Obiettivo => Ricopia parola per parola le righe dei dati a partire da quella che contiene "pose: elev=273.1 azim=175.1" e fino alla fine dei dati, estremi inclusi. Ometti le immagini dalla risposta.

Elenco dei dati =>
━━━━━━━━━━━━━━━━━━━━━━━━━━━━━━
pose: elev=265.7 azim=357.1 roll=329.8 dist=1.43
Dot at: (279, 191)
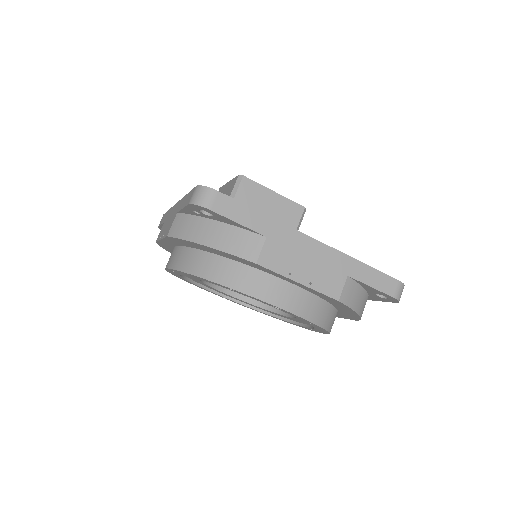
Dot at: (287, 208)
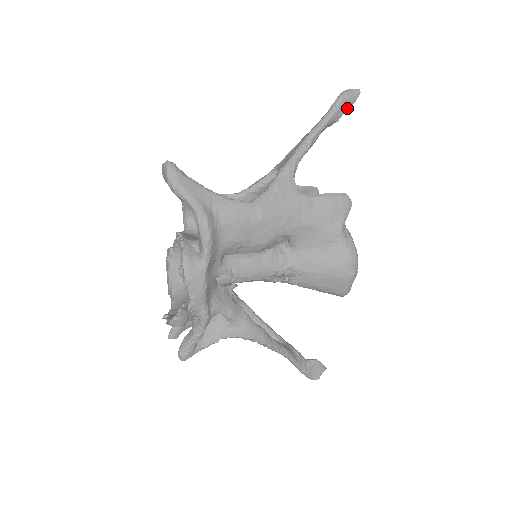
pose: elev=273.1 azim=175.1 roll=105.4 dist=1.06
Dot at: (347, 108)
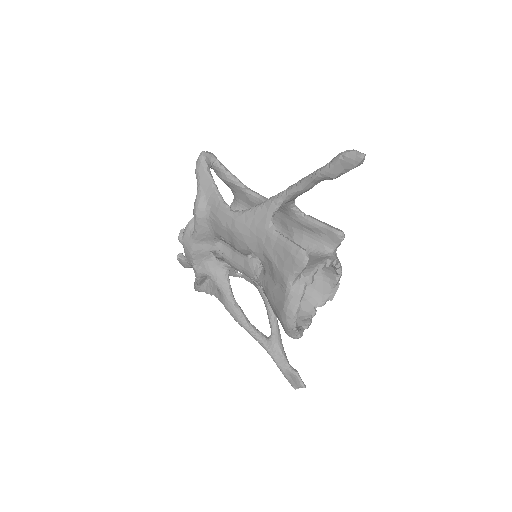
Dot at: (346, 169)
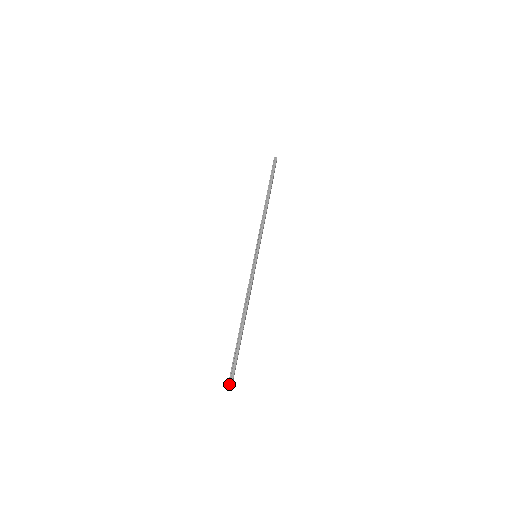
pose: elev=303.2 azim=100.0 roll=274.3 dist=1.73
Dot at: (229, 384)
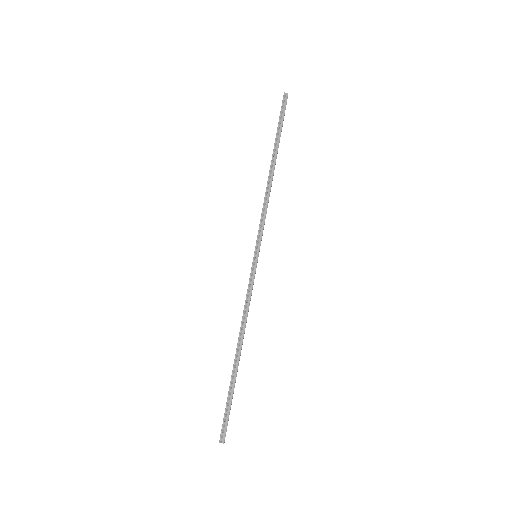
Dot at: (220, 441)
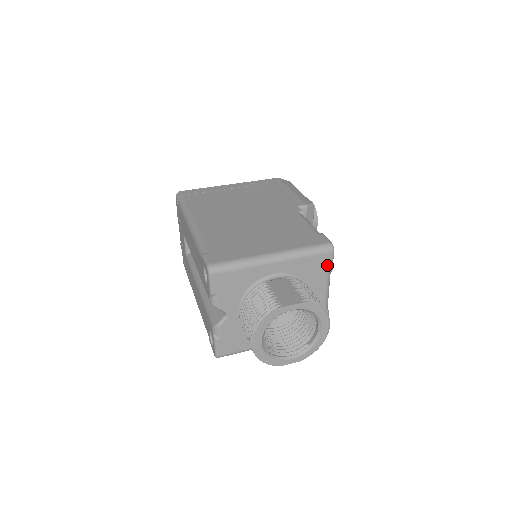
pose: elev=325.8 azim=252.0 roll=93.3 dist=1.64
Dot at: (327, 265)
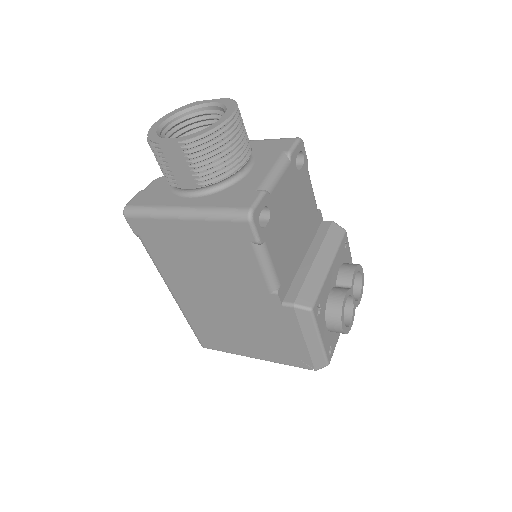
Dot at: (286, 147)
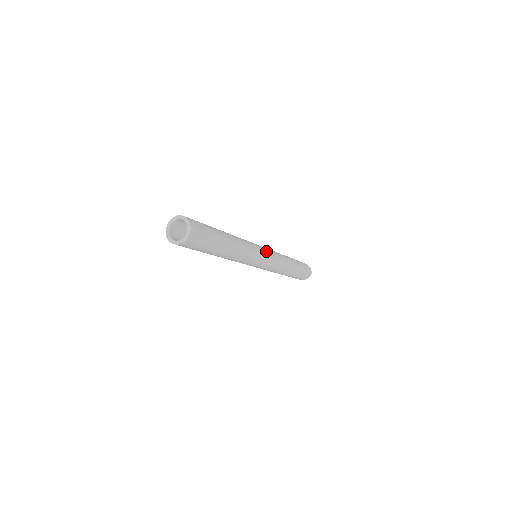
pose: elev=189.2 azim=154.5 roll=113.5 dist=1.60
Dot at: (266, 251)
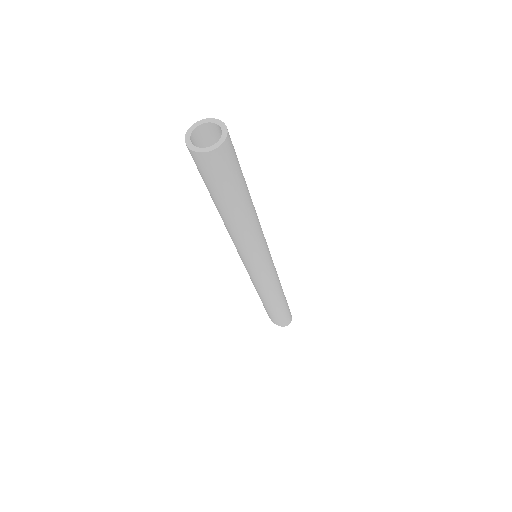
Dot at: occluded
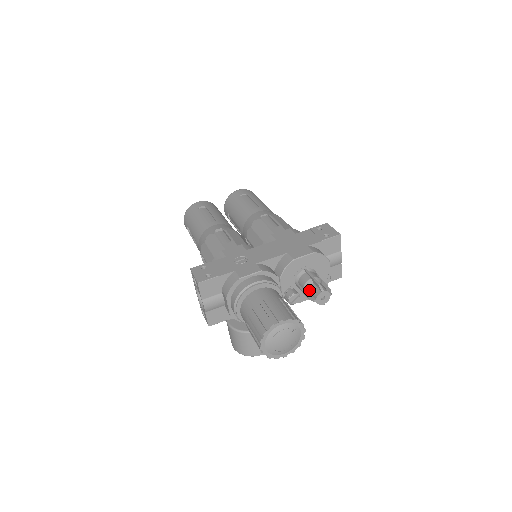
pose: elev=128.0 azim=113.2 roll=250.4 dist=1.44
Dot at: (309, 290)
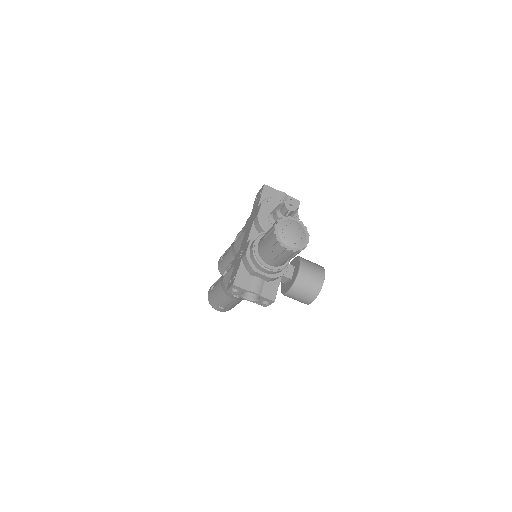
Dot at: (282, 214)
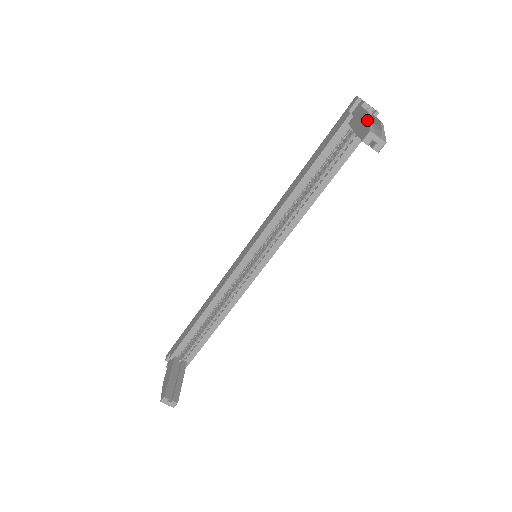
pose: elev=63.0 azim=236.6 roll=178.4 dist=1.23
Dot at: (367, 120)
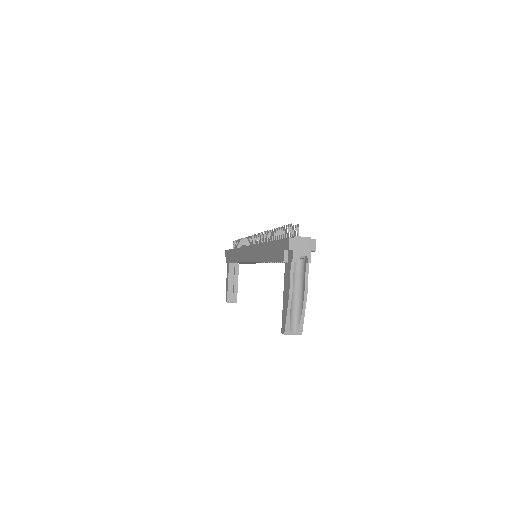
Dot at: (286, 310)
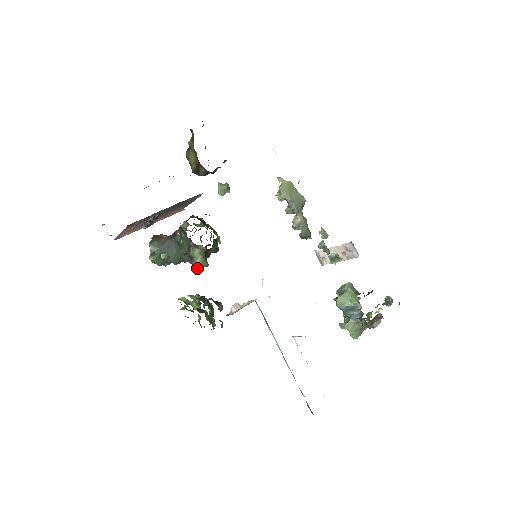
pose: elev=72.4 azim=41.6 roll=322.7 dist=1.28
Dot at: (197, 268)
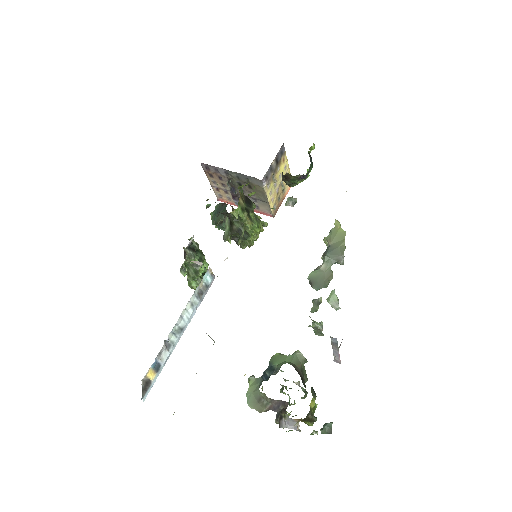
━━━━━━━━━━━━━━━━━━━━━━━━━━━━━━
Risposta completa =>
pose: elev=273.1 azim=175.1 roll=105.4 dist=1.06
Dot at: (347, 108)
Dot at: (346, 169)
pose: elev=303.2 azim=100.0 roll=274.3 dist=1.73
Dot at: (229, 384)
Dot at: (220, 441)
pose: elev=325.8 azim=252.0 roll=93.3 dist=1.64
Dot at: (327, 265)
Dot at: (286, 147)
pose: elev=189.2 azim=154.5 roll=113.5 dist=1.60
Dot at: (266, 251)
Dot at: occluded
pose: elev=128.0 azim=113.2 roll=250.4 dist=1.44
Dot at: (309, 290)
Dot at: (282, 214)
pose: elev=63.0 azim=236.6 roll=178.4 dist=1.23
Dot at: (367, 120)
Dot at: (286, 310)
pose: elev=72.4 azim=41.6 roll=322.7 dist=1.28
Dot at: (197, 268)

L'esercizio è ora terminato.